GGUF is the native model format used by llama.cpp.
A GGUF file stores:
- Model weights
- Tokenizer vocabulary
- Architecture configuration
- Metadata
- Quantization information
inside a single portable file.
This simplifies model distribution and improves compatibility across different platforms.
Memory Mapping (mmap)
Instead of loading the entire model into RAM during startup, llama.cpp uses memory mapping (mmap).
Suppose a GGUF model occupies 4 GB.
Traditional loading allocates the entire 4 GB into memory before inference begins.

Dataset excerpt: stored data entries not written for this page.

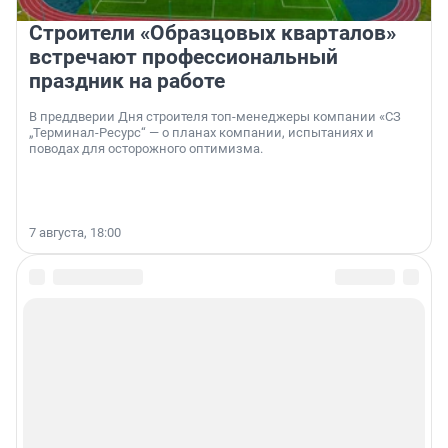
Строители «Образцовых кварталов»
встречают профессиональный
праздник на работе
В преддверии Дня строителя топ-менеджеры компании «СЗ
„Терминал-Ресурс“ — о планах компании, испытаниях и
поводах для осторожного оптимизма.
7 августа, 18:00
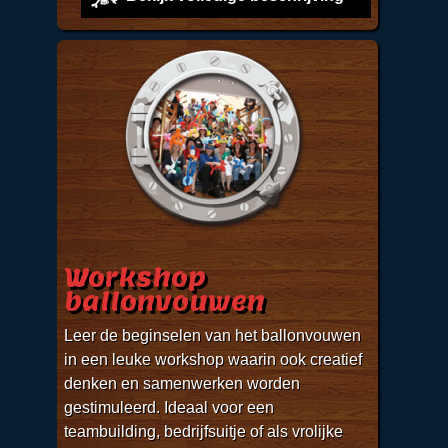
Workshop
ballonvouwen
Leer de beginselen van het ballonvouwen
in een leuke workshop waarin ook creatief
denken en samenwerken worden
gestimuleerd. Ideaal voor een
teambuilding, bedrijfsuitje of als vrolijke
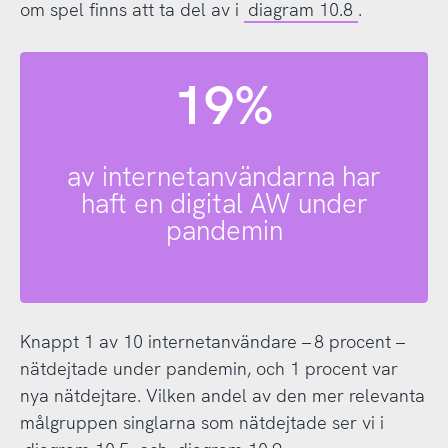
om spel finns att ta del av i
diagram 10.8
.
19%
av internetanvändarna har
haft en digital AW under
pandemin
Knappt 1 av 10 internetanvändare – 8 procent –
nätdejtade under pandemin, och 1 procent var
nya nätdejtare. Vilken andel av den mer relevanta
målgruppen singlarna som nätdejtade ser vi i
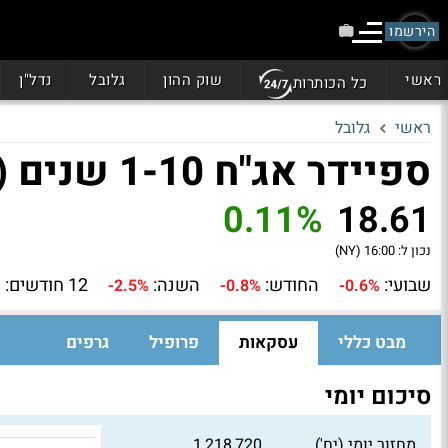
הירשמו
ראשי
שוק ההון
גלובל
נדל"ן
כל הכותרות
ראשי
גלובל
ספיידר אג"ח 1-10 שנים (TIPX)
0.11%
18.61
נכון ל:
16:00 (NY)
שבועי:
החודש:
השנה:
12 חודשים:
%
-2.5%
-0.8%
-0.6%
מבט כללי
עסקאות
פרופיל
גרפים
סיכום יומי
מחזור יומי (יח')
1,218,720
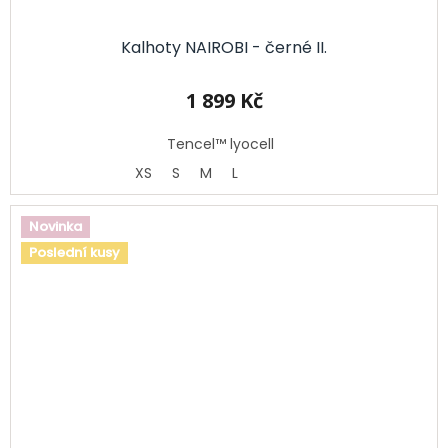
Kalhoty NAIROBI - černé II.
1 899 Kč
Tencel™ lyocell
XS
S
M
L
Novinka
Poslední kusy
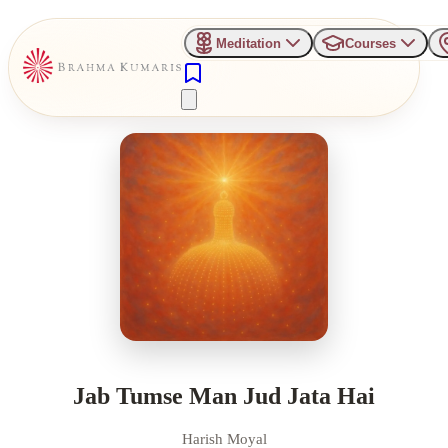
Meditation
Courses
Jab Tumse Man Jud Jata Hai
Harish Moyal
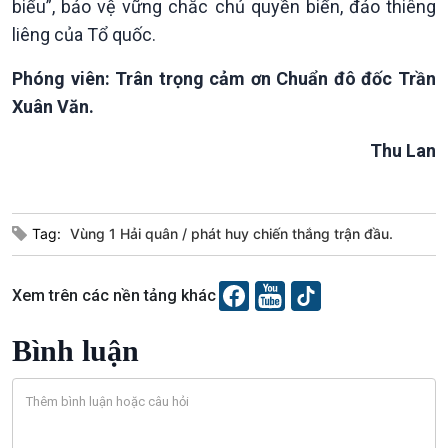
biểu”, bảo vệ vững chắc chủ quyền biển, đảo thiêng
liêng của Tổ quốc.
Phóng viên: Trân trọng cảm ơn Chuẩn đô đốc Trần
Xuân Văn.
Thu Lan
Tag:
Vùng 1 Hải quân
phát huy chiến thắng trận đầu.
Xem trên các nền tảng khác
VOV1 đặc biệt
Bình luận
Thanh âm ký sự
Chân dung cuộc sống
Các chương trình đặc biệt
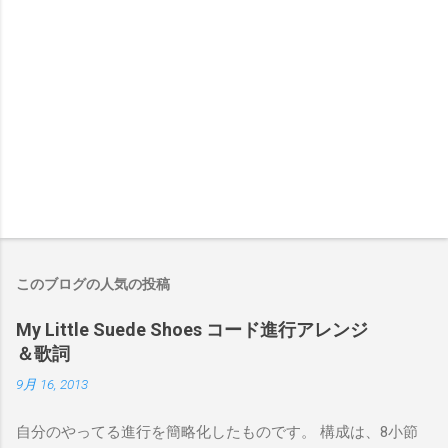
このブログの人気の投稿
My Little Suede Shoes コード進行アレンジ
＆歌詞
9月 16, 2013
自分のやってる進行を簡略化したものです。 構成は、8小節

With mmap, the operating system maps the file into virtual memory and loads only the portions needed for the current computation. Additional pages are fetched automatically on demand.
This results in:
- Faster startup times
- Lower memory overhead
- Fewer unnecessary memory copies
Universal Hardware Acceleration
llama.cpp automatically detects the available hardware backend and selects the most efficient implementation.
NVIDIA CUDA
For NVIDIA GPUs, llama.cpp uses CUDA kernels compiled with nvcc.
It leverages:
- cuBLAS
- Custom low-bit GEMM kernels
- Optimized quantized matrix multiplication
to maximize inference performance.
Apple Metal
On Apple Silicon devices, llama.cpp uses the Metal API and Metal Performance Shaders (MPS).
The compute kernels are written in the Metal Shading Language and execute efficiently using Apple's unified memory architecture, minimizing memory transfer overhead.
Vulkan
For AMD GPUs and many integrated GPUs, llama.cpp supports Vulkan compute.
Vulkan provides a vendor-independent API capable of executing high-performance matrix multiplication across a wide variety of hardware.
SYCL
For Intel hardware, llama.cpp supports SYCL through Intel OneAPI.
This backend enables optimized execution on Intel CPUs and Intel Arc GPUs while maintaining a unified programming model.
LLaMA.cpp vs vLLM
| Feature | LLaMA.cpp | vLLM |
|---|---|---|
| Primary Goal | Minimize resource usage | Maximize token throughput |
| Target Environment | Local and edge devices | Cloud servers |
| Primary Hardware | CPUs, Apple Silicon, single GPU | Enterprise GPU clusters |
| User Load | Single user | Hundreds of concurrent users |
| Programming Stack | C/C++ | Python, PyTorch, Ray |
| Memory Optimization | Quantization (GGUF) | PagedAttention |
| Batching Strategy | Continuous batching | Dynamic continuous batching |
| Distributed Inference | Limited | Tensor parallelism and distributed serving |
When to Use LLaMA.cpp
LLaMA.cpp is an excellent choice for:
- Offline AI assistants
- Edge AI deployment
- Privacy-preserving local inference
- CPU-based execution
- Lightweight applications
- Quantized models running entirely in system RAM
For enterprise-scale serving with many concurrent users, frameworks such as vLLM are generally preferred due to advanced scheduling, PagedAttention, and distributed inference capabilities.